Monsieur Villeroy, through your family – the owners of the company Villeroy & Boch in the Saar area – you have a close connection to Germany.
François Villeroy de Galhau : Yes, I was raised in Paris, but my parents now live in Saarland, not far from the French border. I go there nearly every month. We are probably the only French family that has been living in Germany for two centuries. I speak German and love Germany. Germany had two hyperinflations episodes, we did not have the same in France and our memory of deflation is probably stronger. So I have full respect for German history and we should take it into account. But if we look at Europe at the moment, the danger we face is without any doubt deflation not inflation.
You fear deflation? If you take the falling oil price out of inflation, inflation is at 1 per cent, far from negative.
You are right: Oil price and raw material price are the driving factors for low inflation. But inflation without energy and raw material prices is still at 1 per cent far below our common target of close to two per cent. Furthermore, after a while the low oil price also affects other prices. It makes some goods cheaper and there could be slower wage increases. If that happens, you cannot simply forget about the oil price.
What will the ECB do?
As you know we are forecasting inflation and growth each quarter. We will see the next figures at the beginning of March – and then we will see whether to act. Temporary falling oil price alone are not a sufficient reason. But if the low energy prices have sustainable long-term effects, we have to act. That seems to be the case, but we will see in March.
Will the ECB buy even more government bonds than the 60 billion a month it is buying now?
It is one possibility, among others; we are ready to act, but we will have to see the economic data first.
Germans are worried about the billions that central banks spend on government debt.
We have to explain why the central banks are buying government bonds in large amounts –economists call that quantitative easing (QE) – to increase liquidity and reduce financing costs for the whole economy. We do it because that is useful and not dangerous, as we look closely at financial stability. You should look at other central banks worldwide. All of them –Japan, US, UK – they all bought government bonds before the ECB. This is important because some people in Germany view QE as some European French-Italian phantasy. It is not.
The Chinese central bank did not start such a programme.
They are obviously in a different situation. But all advanced economies bought large amounts of government bonds. They did it because we are facing low growth, low inflation, low interest rates. In such a situation it is appropriate to do such a programme. Some even criticise the ECB that it acted too late.
You think so too?
No, I do not share that criticism. The ECB started to act against the crisis with credit easing. We made it easier for banks to lend money to the private sector. This was different from the other central banks that bought government bonds right from the start. But it can be explained by the structure of the financial system. In Europe the private sector is financed mainly through banks, which is different from the United States for example, where companies often finance themselves through the market. So the Eurosystem went first through the banks – and only second through the market with QE.
It is dangerous for a central bank, if it indirectly finances the state. The state could become addicted to the money.
We are only buying on the secondary market, not directly from the treasury.
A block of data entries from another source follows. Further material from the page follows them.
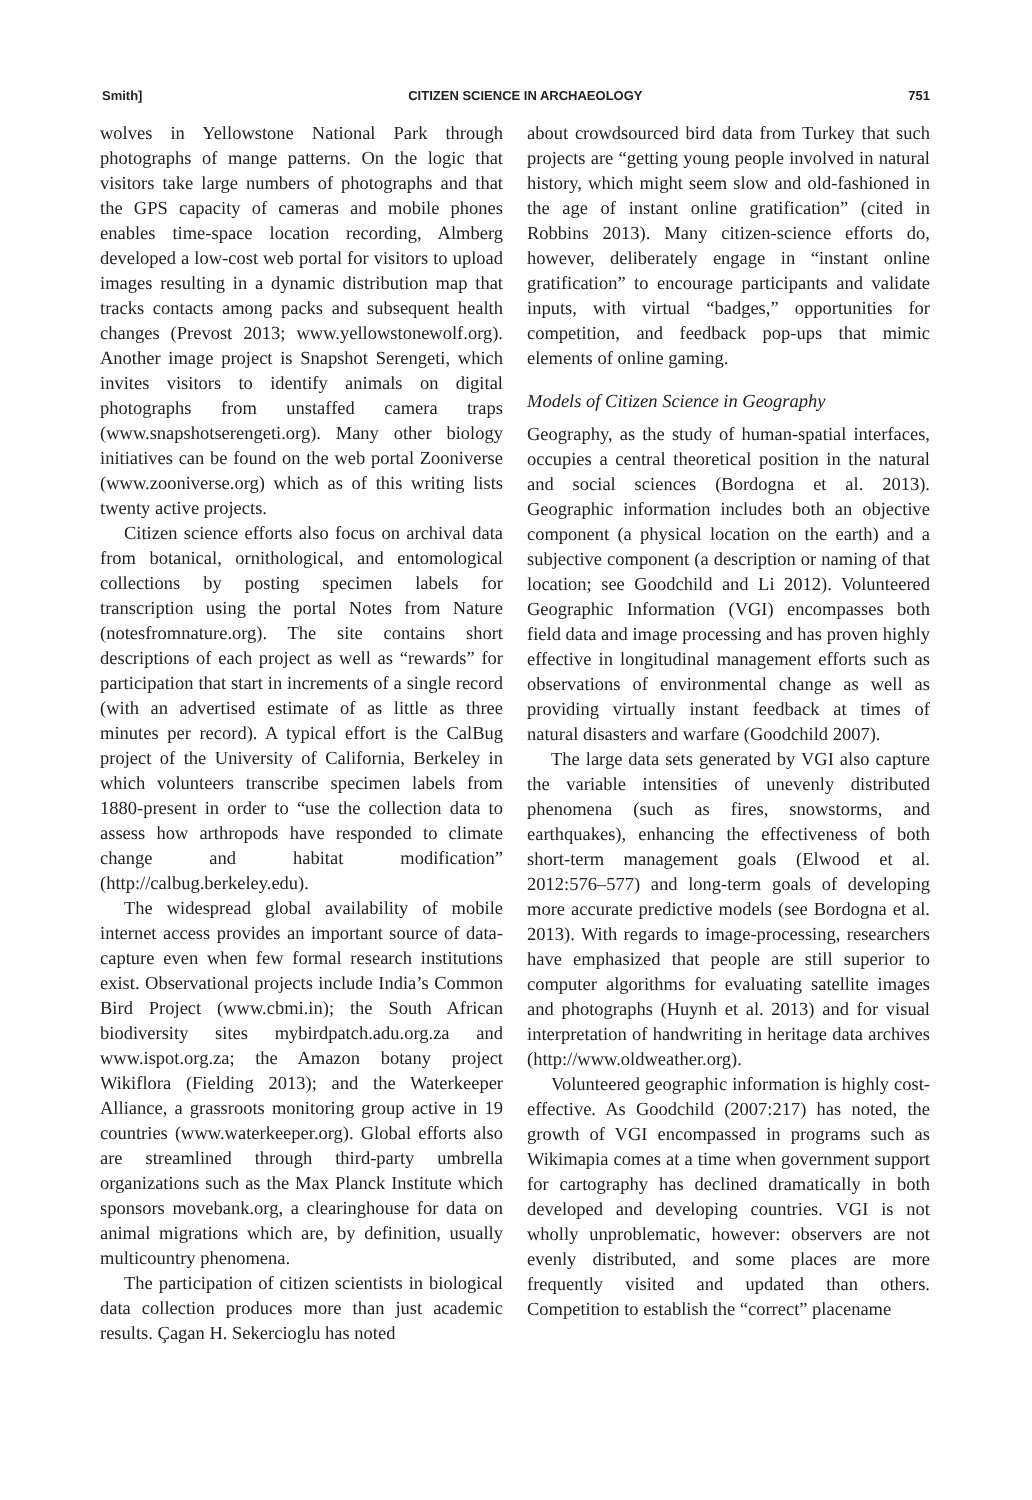Smith] CITIZEN SCIENCE IN ARCHAEOLOGY 751
wolves in Yellowstone National Park through photographs of mange patterns. On the logic that visitors take large numbers of photographs and that the GPS capacity of cameras and mobile phones enables time-space location recording, Almberg developed a low-cost web portal for visitors to upload images resulting in a dynamic distribution map that tracks contacts among packs and subsequent health changes (Prevost 2013; www.yellowstonewolf.org). Another image project is Snapshot Serengeti, which invites visitors to identify animals on digital photographs from unstaffed camera traps (www.snapshotserengeti.org). Many other biology initiatives can be found on the web portal Zooniverse (www.zooniverse.org) which as of this writing lists twenty active projects.
Citizen science efforts also focus on archival data from botanical, ornithological, and entomological collections by posting specimen labels for transcription using the portal Notes from Nature (notesfromnature.org). The site contains short descriptions of each project as well as “rewards” for participation that start in increments of a single record (with an advertised estimate of as little as three minutes per record). A typical effort is the CalBug project of the University of California, Berkeley in which volunteers transcribe specimen labels from 1880-present in order to “use the collection data to assess how arthropods have responded to climate change and habitat modification” (http://calbug.berkeley.edu).
The widespread global availability of mobile internet access provides an important source of data-capture even when few formal research institutions exist. Observational projects include India’s Common Bird Project (www.cbmi.in); the South African biodiversity sites mybirdpatch.adu.org.za and www.ispot.org.za; the Amazon botany project Wikiflora (Fielding 2013); and the Waterkeeper Alliance, a grassroots monitoring group active in 19 countries (www.waterkeeper.org). Global efforts also are streamlined through third-party umbrella organizations such as the Max Planck Institute which sponsors movebank.org, a clearinghouse for data on animal migrations which are, by definition, usually multicountry phenomena.
The participation of citizen scientists in biological data collection produces more than just academic results. Çagan H. Sekercioglu has noted
about crowdsourced bird data from Turkey that such projects are “getting young people involved in natural history, which might seem slow and old-fashioned in the age of instant online gratification” (cited in Robbins 2013). Many citizen-science efforts do, however, deliberately engage in “instant online gratification” to encourage participants and validate inputs, with virtual “badges,” opportunities for competition, and feedback pop-ups that mimic elements of online gaming.
Models of Citizen Science in Geography
Geography, as the study of human-spatial interfaces, occupies a central theoretical position in the natural and social sciences (Bordogna et al. 2013). Geographic information includes both an objective component (a physical location on the earth) and a subjective component (a description or naming of that location; see Goodchild and Li 2012). Volunteered Geographic Information (VGI) encompasses both field data and image processing and has proven highly effective in longitudinal management efforts such as observations of environmental change as well as providing virtually instant feedback at times of natural disasters and warfare (Goodchild 2007).
The large data sets generated by VGI also capture the variable intensities of unevenly distributed phenomena (such as fires, snowstorms, and earthquakes), enhancing the effectiveness of both short-term management goals (Elwood et al. 2012:576–577) and long-term goals of developing more accurate predictive models (see Bordogna et al. 2013). With regards to image-processing, researchers have emphasized that people are still superior to computer algorithms for evaluating satellite images and photographs (Huynh et al. 2013) and for visual interpretation of handwriting in heritage data archives (http://www.oldweather.org).
Volunteered geographic information is highly cost-effective. As Goodchild (2007:217) has noted, the growth of VGI encompassed in programs such as Wikimapia comes at a time when government support for cartography has declined dramatically in both developed and developing countries. VGI is not wholly unproblematic, however: observers are not evenly distributed, and some places are more frequently visited and updated than others. Competition to establish the “correct” placename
And Governors – beginning with myself – strongly advocate sound public finance. So, QE is fully consistent with the Treaty – all governors agree on that – and with our mandate. We have a mandate of price stability. It has been defined as an inflation rate of close to but below 2 per cent, as the Bundesbank did it before. If we are in a situation where inflation is significantly too low and there are efficient tools to change that, it is our duty to use them.
You could change the target. A lot of people would say: 1 per cent inflation is enough.
No, we cannot do that. If you miss your target and then change it instead – you would lose your credibility completely.
Are you not afraid that you cannot get out of that programme – like the Bank of Japan?
The US Federal Reserve managed successfully to stop its net purchases of government bonds since 2014.
There is one thing that Germans and French both do not like about the ECB policy. It pushes down the interest rate and savers do not know where to put their money anymore.
For French savers too the yield on life insurance and the interest rates on the famous Livret A decreases. That is never considered as good news. In this respect all savers worldwide are the same. But let me stress one point. Inflation is also very low. That means that your nominal yield does not have to be as high as during high inflation. Most savers are still earning in real terms fortunately.
The QE programme started one year ago. Today inflation is still low. Has the ECB failed?
That is clearly not the case. Take the three years 2015 to 2017. Our common estimates show an increase of 1 per cent of inflation during this period, due to QE. If we had not acted, inflation would have been 1 per cent lower. We have been efficient within our mandate, according to our duty.